Saved entries:
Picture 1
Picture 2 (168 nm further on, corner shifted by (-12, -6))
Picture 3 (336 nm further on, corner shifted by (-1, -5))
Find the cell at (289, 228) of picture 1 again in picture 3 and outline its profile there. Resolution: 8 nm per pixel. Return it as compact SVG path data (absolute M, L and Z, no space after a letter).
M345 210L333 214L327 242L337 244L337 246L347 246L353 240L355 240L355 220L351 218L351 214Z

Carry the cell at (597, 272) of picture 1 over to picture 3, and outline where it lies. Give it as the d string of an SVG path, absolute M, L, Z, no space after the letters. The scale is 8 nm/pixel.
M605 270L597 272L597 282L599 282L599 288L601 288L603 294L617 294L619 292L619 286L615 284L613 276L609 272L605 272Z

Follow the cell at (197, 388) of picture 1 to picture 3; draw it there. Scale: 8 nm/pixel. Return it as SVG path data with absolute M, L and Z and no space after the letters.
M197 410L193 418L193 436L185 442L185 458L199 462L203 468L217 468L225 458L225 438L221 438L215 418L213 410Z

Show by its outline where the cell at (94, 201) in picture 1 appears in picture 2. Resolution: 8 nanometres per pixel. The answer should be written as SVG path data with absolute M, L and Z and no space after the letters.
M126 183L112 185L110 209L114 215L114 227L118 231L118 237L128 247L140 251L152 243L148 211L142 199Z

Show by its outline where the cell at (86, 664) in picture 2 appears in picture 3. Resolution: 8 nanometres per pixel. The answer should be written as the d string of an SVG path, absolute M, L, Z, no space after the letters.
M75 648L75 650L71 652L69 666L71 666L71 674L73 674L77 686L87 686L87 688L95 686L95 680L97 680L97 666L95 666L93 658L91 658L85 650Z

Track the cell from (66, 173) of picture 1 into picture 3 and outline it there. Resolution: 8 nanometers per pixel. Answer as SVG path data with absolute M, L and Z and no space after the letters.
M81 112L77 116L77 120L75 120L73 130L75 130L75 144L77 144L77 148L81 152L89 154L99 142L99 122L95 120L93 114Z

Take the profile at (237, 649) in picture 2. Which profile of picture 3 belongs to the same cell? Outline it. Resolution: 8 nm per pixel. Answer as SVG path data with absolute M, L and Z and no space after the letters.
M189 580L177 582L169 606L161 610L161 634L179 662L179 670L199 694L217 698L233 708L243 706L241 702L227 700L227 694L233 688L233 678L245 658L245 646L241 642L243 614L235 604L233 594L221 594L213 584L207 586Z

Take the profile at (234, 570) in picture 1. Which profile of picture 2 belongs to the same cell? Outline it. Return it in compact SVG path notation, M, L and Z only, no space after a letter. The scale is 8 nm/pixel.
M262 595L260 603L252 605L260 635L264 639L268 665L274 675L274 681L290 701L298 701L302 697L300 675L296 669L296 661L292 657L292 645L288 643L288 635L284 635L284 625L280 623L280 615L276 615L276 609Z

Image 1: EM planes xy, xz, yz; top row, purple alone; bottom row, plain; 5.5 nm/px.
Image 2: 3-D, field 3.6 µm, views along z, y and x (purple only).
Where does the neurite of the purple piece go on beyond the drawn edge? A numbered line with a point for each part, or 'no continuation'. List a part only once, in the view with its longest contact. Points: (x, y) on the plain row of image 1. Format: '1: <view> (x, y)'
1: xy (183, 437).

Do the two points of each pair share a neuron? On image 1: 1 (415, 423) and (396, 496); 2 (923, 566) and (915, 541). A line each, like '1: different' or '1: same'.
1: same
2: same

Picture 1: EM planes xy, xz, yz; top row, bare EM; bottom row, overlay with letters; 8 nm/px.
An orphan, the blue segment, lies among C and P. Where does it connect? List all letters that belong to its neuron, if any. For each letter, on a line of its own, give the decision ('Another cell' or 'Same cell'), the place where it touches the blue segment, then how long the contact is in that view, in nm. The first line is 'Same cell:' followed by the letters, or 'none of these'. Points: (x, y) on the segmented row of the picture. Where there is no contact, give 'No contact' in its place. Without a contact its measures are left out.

§ **TASK ITEM**:
Working from the data above, extract solely the lines from the one containing "Where does the" through the one containing "Picture 1: EM", exactly as they appear, both included.

§ **FINISHED EXERCISE**:
Where does the neurite of the purple piece go on beyond the drawn edge? A numbered line with a point for each part, or 'no continuation'. List a part only once, in the view with its longest contact. Points: (x, y) on the plain row of image 1. Format: '1: <view> (x, y)'
1: xy (183, 437).

Do the two points of each pair share a neuron? On image 1: 1 (415, 423) and (396, 496); 2 (923, 566) and (915, 541). A line each, like '1: different' or '1: same'.
1: same
2: same

Picture 1: EM planes xy, xz, yz; top row, bare EM; bottom row, overlay with letters; 8 nm/px.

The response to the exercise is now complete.